My body shot up from the thick cover and I leaned my back against the headboard staring at her in disbelief. Was I being that obvious?

By the amount of alcohol I was drinking for the past nights, absolutely fucking obvious, yes.

" Nana Lou, it's three in the morning. Why are you still awake? "

" My granddaughter is having boy problem for the first time in her life? What the hell is sleep? " she squealed making me chuckled shaking my head.

" Nicholas Salvatore, the heir to the Salvatore's clan. I was supposed to kill him but I ended up in his arms. " I mumbled throwing my head back.

" Ah. A young forbidden love how exciting. "

Exciting it was. No English vocabulary could explain the rush of excitement I felt running through my vein every time I got lost in him. It was fun when we were pointlessly flirting and just lived the moments until reality came crashing on me.

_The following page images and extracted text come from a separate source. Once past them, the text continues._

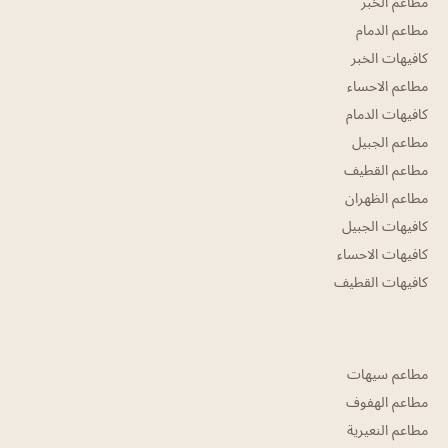
مطاعم الخبر
مطاعم الدمام
كافيهات الخبر
مطاعم الاحساء
كافيهات الدمام
مطاعم الجبيل
مطاعم القطيف
مطاعم الظهران
كافيهات الجبيل
كافيهات الاحساء
كافيهات القطيف
مطاعم سيهات
مطاعم الهفوف
مطاعم النعيرية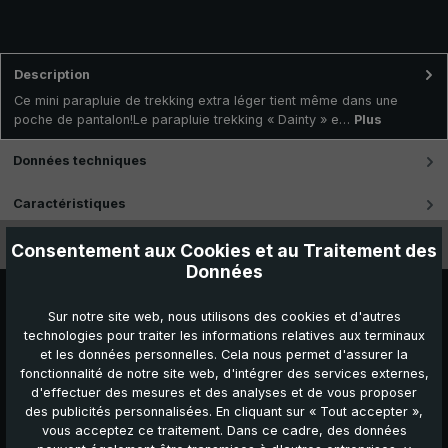
Description
Ce mini parapluie de trekking extra léger tient même dans une
poche de pantalon!Le parapluie trekking « Dainty » e…
Plus
Données techniques
Caractéristiques
Vidéos
Consentement aux Cookies et au Traitement des
Données
Sur notre site web, nous utilisons des cookies et d'autres
technologies pour traiter les informations relatives aux terminaux
et les données personnelles. Cela nous permet d'assurer la
fonctionnalité de notre site web, d'intégrer des services externes,
d'effectuer des mesures et des analyses et de vous proposer
des publicités personnalisées. En cliquant sur « Tout accepter »,
vous acceptez ce traitement. Dans ce cadre, des données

" You love him, don't you? " she asked and the world corrupted beneath my feet.

I knew I wasn't capable of love. But, I cared deeply for him. I enjoyed being with him. I adored the moments we shared. I would do anything for him, I had killed for him and I would do it over and over again if it meant he could just live. Most of all, I would die for him.

" I adore him. Nana, I betrayed my father for him. " I answered truthfully and she shook her head smiling softly at me.

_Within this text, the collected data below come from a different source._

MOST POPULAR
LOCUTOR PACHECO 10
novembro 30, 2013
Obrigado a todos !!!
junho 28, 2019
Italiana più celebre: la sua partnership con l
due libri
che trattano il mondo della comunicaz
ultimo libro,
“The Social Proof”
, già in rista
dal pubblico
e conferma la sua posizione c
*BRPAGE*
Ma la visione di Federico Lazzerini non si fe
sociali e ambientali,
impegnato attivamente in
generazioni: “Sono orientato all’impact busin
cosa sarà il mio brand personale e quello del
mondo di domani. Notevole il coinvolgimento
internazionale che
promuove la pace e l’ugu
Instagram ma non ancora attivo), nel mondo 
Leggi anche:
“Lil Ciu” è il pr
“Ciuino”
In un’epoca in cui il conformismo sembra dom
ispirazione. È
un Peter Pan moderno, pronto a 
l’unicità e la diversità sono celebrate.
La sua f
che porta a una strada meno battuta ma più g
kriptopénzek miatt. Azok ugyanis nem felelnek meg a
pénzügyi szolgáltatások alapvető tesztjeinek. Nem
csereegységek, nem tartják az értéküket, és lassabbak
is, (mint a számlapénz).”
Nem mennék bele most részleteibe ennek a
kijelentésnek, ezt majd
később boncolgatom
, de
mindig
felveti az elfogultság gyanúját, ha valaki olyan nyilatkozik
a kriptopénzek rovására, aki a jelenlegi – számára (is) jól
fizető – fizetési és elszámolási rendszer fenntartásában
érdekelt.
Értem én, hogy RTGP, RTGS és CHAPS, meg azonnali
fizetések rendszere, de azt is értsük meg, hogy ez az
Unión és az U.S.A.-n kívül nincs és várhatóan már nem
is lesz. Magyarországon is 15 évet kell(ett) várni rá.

" Then, why are you still here, child? Why stay here with little old me when your heart is else where. Go back to him, sweetheart. " grandma said caressing my cheeks.

" Father would be furious if he knew I'm with him. And, he would do anything to destroy me, you and his family. The Salvatore's has all the protection in the world to protect themselves but you, grandma I wouldn't put your life at risk like that not when I spent all my life trying to protect you from him. "

" Even if I go back to him, I never want to look at Nick in the eyes and lie to him about whoever I am again. He doesn't deserve that. "

" We will never be good together no matter I try to fight it. I don't want to lie him and yet I can't even tell him the truth because I knew I would be as good as death. Life has never been nice to me. " I smiled sadly grateful for the amount of alcohol in my system right now.

God knew how much I needed it to have this certain heartbreaking and soul shattering conversation I had been avoiding.

" You granted me the most peaceful life and it was wonderful. But, it isn't your job to protect me Anastasia. It was supposed to be the other way round. And, I had lived. You haven't. You spent half of your life devoting to your father fighting for his affection and the other half protecting me. "

" Don't you think it's finally your turn to live your life? For once, just live. "

" If he feels the same way about you, I'm sure he will have it in his heart to forgive you. He would know that you were never just your father's daughter. You're you, and Anastasia Rayne is one hell of a woman. He's lucky to have you. "

That was all the push I needed to take the next flight to England. Let's hope he wasn't that pissed off.